**DOCUMENT TEXT:**
——

#COP27: Day 6
Saturday November 12 was our last day at COP27. The meeting also takes a break on Sunday and will continue for another week. But our stay here is over.
As I mentioned in one of the previous blogs, Egypt and Sherm al Sheikh have not done a great job with the logistics of the conference.
It was not clear till about two weeks before the start of the conference whether we would even be able to be here. The hotels all over the city were arbitrarily hiking prices and refusing to confirm reservations. We managed to sort out our stay arrangements and were able to absorb the escalated cost, but many other people from NGO sector had to cancel their trips. Several people were blackmailed into paying more after arrival here.
For almost half of the first week the prices of food and beverages inside the venue of the conference were exhorbitantly high. After a lot of protest from the observer organisations the food prices were slashed by half. It seems that the hotels with bookings for the second week of the conference have also been told to lower their prices and not demand extra money from the participants. But all in all, it appeared that the hosts tried their best to contain the civil society presence at the COP. However, those of us who did get here and those who will come in the second week in spite of all the hurdles have certainly made our presence felt. There has been some protest or other going on almost daily and drawing a lot of media attention from around the world.
Some of the newslinks are here and here and here.
|INECC team member Pournima in the Climate Action Network (CAN) Protest|
On my last day at COP27, I attended what was for me the best side event. It was organised by International Network for Sustainable Energy (INFORSE) and had speakers from Europe, Africa and South Asia. It was interesting to see that organisations in Denmark on one hand and several prominent countries in Africa on the other hand have come up with systematic plans to shift to 100% renewable energy with a clear timeline. The plans presented were very much grounded in practicality and focused on solar - wind - hydro and sustainable biomass energy with each country focusing on its own unique combination. The south Asian presenters were from India, Bangladesh, Nepal and Sri Lanka. They too presented how localised renewable energy solutions that are helping local communities to achieve climate adaptation as well as contribute to mitigation. This was exactly the pathway that we too are pushing for through our #LDCforNDC campaign.

——

**SUPPLIED INFORMATION:**
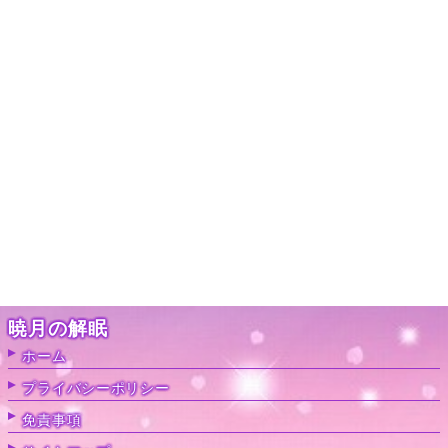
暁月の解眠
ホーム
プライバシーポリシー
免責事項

——

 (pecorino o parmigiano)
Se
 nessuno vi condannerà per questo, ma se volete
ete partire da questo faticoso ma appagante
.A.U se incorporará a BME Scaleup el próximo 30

——

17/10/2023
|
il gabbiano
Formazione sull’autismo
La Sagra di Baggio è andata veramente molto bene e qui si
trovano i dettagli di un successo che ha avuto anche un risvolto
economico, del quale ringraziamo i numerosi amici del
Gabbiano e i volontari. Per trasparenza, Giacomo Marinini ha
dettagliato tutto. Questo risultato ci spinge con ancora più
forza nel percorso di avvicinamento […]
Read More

——

**WORK TASK:** Can you update the COP27 blog post from "For almost half" up to and including "here and here.", giving that passage again with "hosts" replaced by "organizers"?

**FINAL ANSWER:**
For almost half of the first week the prices of food and beverages inside the venue of the conference were exhorbitantly high. After a lot of protest from the observer organisations the food prices were slashed by half. It seems that the hotels with bookings for the second week of the conference have also been told to lower their prices and not demand extra money from the participants. But all in all, it appeared that the organizers tried their best to contain the civil society presence at the COP. However, those of us who did get here and those who will come in the second week in spite of all the hurdles have certainly made our presence felt. There has been some protest or other going on almost daily and drawing a lot of media attention from around the world.
Some of the newslinks are here and here and here.